Affymetrix first launched a product for the cytogenetics market in 2007 that was based on its SNP 6.0 array, a chip initially targeted to researchers undertaking genome-wide association studies. In 2011, it introduced a next-generation product, called CytoScan HD, tailored specifically to the needs of cytogeneticists. The array includes more than 2.6 million copy number markers, of which 750,000 are genotypeable SNPs and 1.9 million are non-polymorphic probes.

The company has enjoyed success in the cytogenetics market, with related sales now contributing more than a tenth of its overall revenues. Earlier this month, the company pre-announced fourth quarter revenues of $91 million, an 8 percent increase compared to the fourth quarter of last year. During a presentation the JP Morgan Healthcare Conference last week, Witney noted that CytoScan sales had contributed to the firm's performance and that they were up 35 percent through the first three quarters of the year.

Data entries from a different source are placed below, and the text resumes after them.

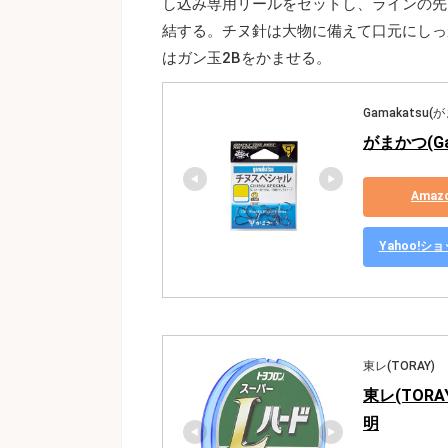
し込み専用リールをセットし、ラインの先
結する。チヌ針は大物に備えて口元にしっ
はガン玉2Bをかませる。
Gamakatsu(
がまかつ(Ga
Ama
Yahoo!
東レ(TORAY)
東レ(TORA
明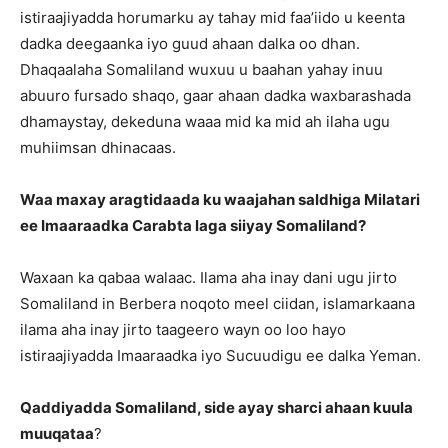
istiraajiyadda horumarku ay tahay mid faa’iido u keenta
dadka deegaanka iyo guud ahaan dalka oo dhan.
Dhaqaalaha Somaliland wuxuu u baahan yahay inuu
abuuro fursado shaqo, gaar ahaan dadka waxbarashada
dhamaystay, dekeduna waaa mid ka mid ah ilaha ugu
muhiimsan dhinacaas.
Waa maxay aragtidaada ku waajahan saldhiga Milatari
ee Imaaraadka Carabta laga siiyay Somaliland?
Waxaan ka qabaa walaac. Ilama aha inay dani ugu jirto
Somaliland in Berbera noqoto meel ciidan, islamarkaana
ilama aha inay jirto taageero wayn oo loo hayo
istiraajiyadda Imaaraadka iyo Sucuudigu ee dalka Yeman.
Qaddiyadda Somaliland, side ayay sharci ahaan kuula
muuqataa
?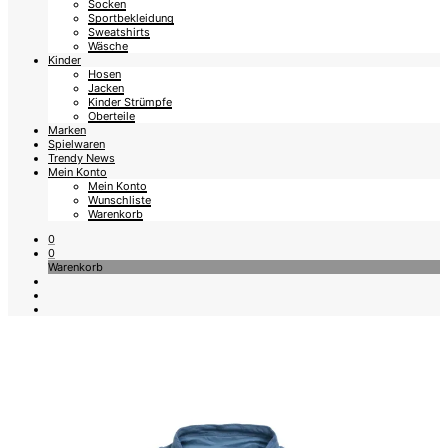
Socken
Sportbekleidung
Sweatshirts
Wäsche
Kinder
Hosen
Jacken
Kinder Strümpfe
Oberteile
Marken
Spielwaren
Trendy News
Mein Konto
Mein Konto
Wunschliste
Warenkorb
0
0
Warenkorb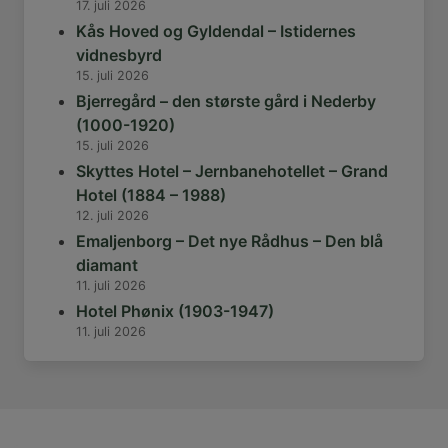
17. juli 2026
Kås Hoved og Gyldendal – Istidernes
vidnesbyrd
15. juli 2026
Bjerregård – den største gård i Nederby
(1000-1920)
15. juli 2026
Skyttes Hotel – Jernbanehotellet – Grand
Hotel (1884 – 1988)
12. juli 2026
Emaljenborg – Det nye Rådhus – Den blå
diamant
11. juli 2026
Hotel Phønix (1903-1947)
11. juli 2026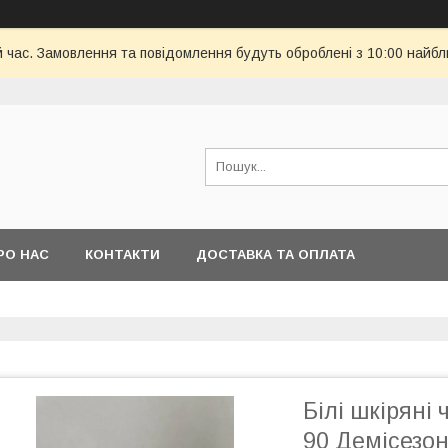
й час. Замовлення та повідомлення будуть оброблені з 10:00 найбл
РО НАС
КОНТАКТИ
ДОСТАВКА ТА ОПЛАТА
Білі шкіряні 
90 Демісезон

COO Andy Last noted at the conference that the company has been taking market share from Agilent in the cytogenetics market, stating, "Momentum is in our favor."

Though Affymetrix customers use CytoScan in pediatric and prenatal constitutional testing, as well as cancer cytogenetics, its recent FDA clearance is only for pediatric constitutional testing. Last told BioArray News this week that the company has no immediate plans to seek clearance of CytoScan for other indications, though he said the firm expects the clearance to "accelerate adoption" of the platform.

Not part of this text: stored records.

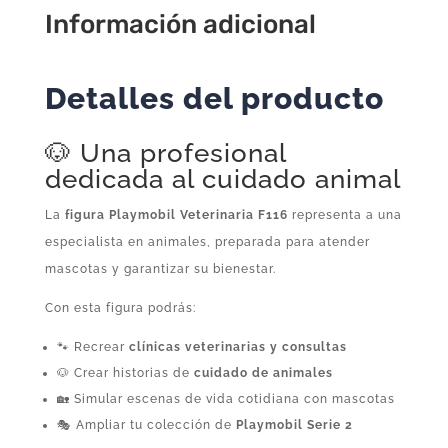
Playmobil
Información adicional
cantidad
Detalles del producto
🐶 Una profesional
dedicada al cuidado animal
La
figura Playmobil Veterinaria F116
representa a una
especialista en animales, preparada para atender
mascotas y garantizar su bienestar.
Con esta figura podrás:
🐾 Recrear
clínicas veterinarias y consultas
🐶 Crear historias de
cuidado de animales
🏡 Simular escenas de vida cotidiana con mascotas
🎭 Ampliar tu colección de
Playmobil Serie 2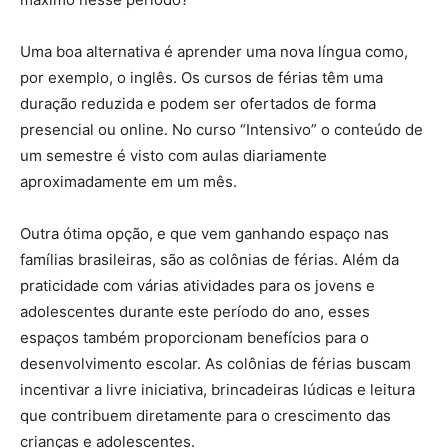
Uma boa alternativa é aprender uma nova língua como,
por exemplo, o inglês. Os cursos de férias têm uma
duração reduzida e podem ser ofertados de forma
presencial ou online. No curso “Intensivo” o conteúdo de
um semestre é visto com aulas diariamente
aproximadamente em um mês.
Outra ótima opção, e que vem ganhando espaço nas
famílias brasileiras, são as colônias de férias. Além da
praticidade com várias atividades para os jovens e
adolescentes durante este período do ano, esses
espaços também proporcionam benefícios para o
desenvolvimento escolar. As colônias de férias buscam
incentivar a livre iniciativa, brincadeiras lúdicas e leitura
que contribuem diretamente para o crescimento das
crianças e adolescentes.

Customers have been using Affymetrix, Agilent, and Illumina arrays as components of laboratory-developed tests in a CLIA setting. However, in 2009 the FDA informed the three main vendors that it considered chromosomal microarrays to be medical devices, meaning that the companies would have to submit their chips to the agency for 510(k) clearance or pre-market approval.

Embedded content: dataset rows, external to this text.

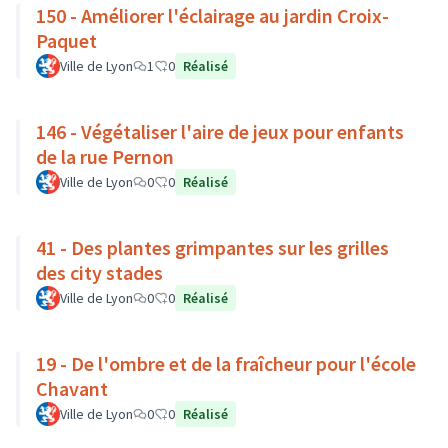
150 - Améliorer l'éclairage au jardin Croix-
Paquet
Ville de Lyon
1
0
Réalisé
146 - Végétaliser l'aire de jeux pour enfants
de la rue Pernon
Ville de Lyon
0
0
Réalisé
41 - Des plantes grimpantes sur les grilles
des city stades
Ville de Lyon
0
0
Réalisé
19 - De l'ombre et de la fraîcheur pour l'école
Chavant
Ville de Lyon
0
0
Réalisé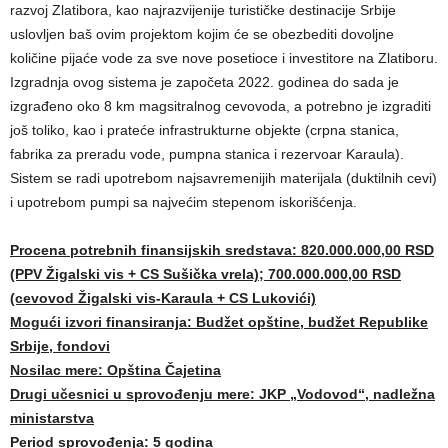
razvoj Zlatibora, kao najrazvijenije turističke destinacije Srbije
uslovljen baš ovim projektom kojim će se obezbediti dovoljne
količine pijaće vode za sve nove posetioce i investitore na Zlatiboru.
Izgradnja ovog sistema je započeta 2022. godinea do sada je
izgrađeno oko 8 km magsitralnog cevovoda, a potrebno je izgraditi
još toliko, kao i prateće infrastrukturne objekte (crpna stanica,
fabrika za preradu vode, pumpna stanica i rezervoar Karaula).
Sistem se radi upotrebom najsavremenijih materijala (duktilnih cevi)
i upotrebom pumpi sa najvećim stepenom iskorišćenja.
Procena potrebnih finansijskih sredstava: 820.000.000,00 RSD
(PPV Žigalski vis + CS Sušička vrela); 700.000.000,00 RSD
(cevovod Žigalski vis-Karaula + CS Lukovići)
Mogući izvori finansiranja: Budžet opštine, budžet Republike
Srbije, fondovi
Nosilac mere: Opština Čajetina
Drugi učesnici u sprovođenju mere: JKP „Vodovod“, nadležna
ministarstva
Period sprovođenja: 5 godina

Debates ensued about how best to assess the performance of chromosomal microarrays, as the tools' ability to detect multiple anomalies, as well as variants of unknown significance, diverged from other diagnostics, where analytes are employed to detect markers associated with known conditions, such as drug metabolism. Some, such as Arthur Beaudet, head of the department of medical genetics at Baylor College of Medicine, likened chromosomal microarrays to magnetic resonance imaging machines, arguing that the tools be assessed for their ability to accurately measure SNPs and CNVs.

According to a Jan. 17 statement, the FDA ultimately reviewed CytoScan from such a perspective, evaluating it through its de novo classification process, a regulatory avenue for what it considers low- to moderate-risk medical devices. For the de novo submission, the FDA reviewed CytoScan's ability to detect "numerous chromosomal variations of different types, sizes, and genome locations when compared to several analytically validated test methods." The FDA determined that the assay could analyze a patient's entire genome and "adequately detect chromosome variations in regions of the genome associated with intellectual and developmental disabilities."

As part of its evaluation, the FDA also compared CytoScan to tests that are commonly used to detect chromosomal variations associated with developmental delay or intellectual disability. A comparison of test results from 960 blood samples showed that CytoScan had "improved ability over commonly used tests, including karyotyping and FISH chromosomal tests, to detect certain chromosomal abnormalities," the agency noted.

In its statement the FDA also cautioned that CytoScan should not be used for stand-alone diagnostic purposes, pre-implantation or prenatal testing or screening, population screening, or for the detection of or screening of acquired or genetic aberrations occurring after birth, such as cancer.

The test results should be combined with other clinical and diagnostic findings, consistent with professional standards of practice, including confirmation by alternative methods, evaluation of parental samples, clinical genetic evaluation, and counseling as appropriate, the FDA stated.

Another FDA stipulation was that the interpretation of test results be performed "only by healthcare professionals who are board certified in clinical cytogenetics or molecular genetics."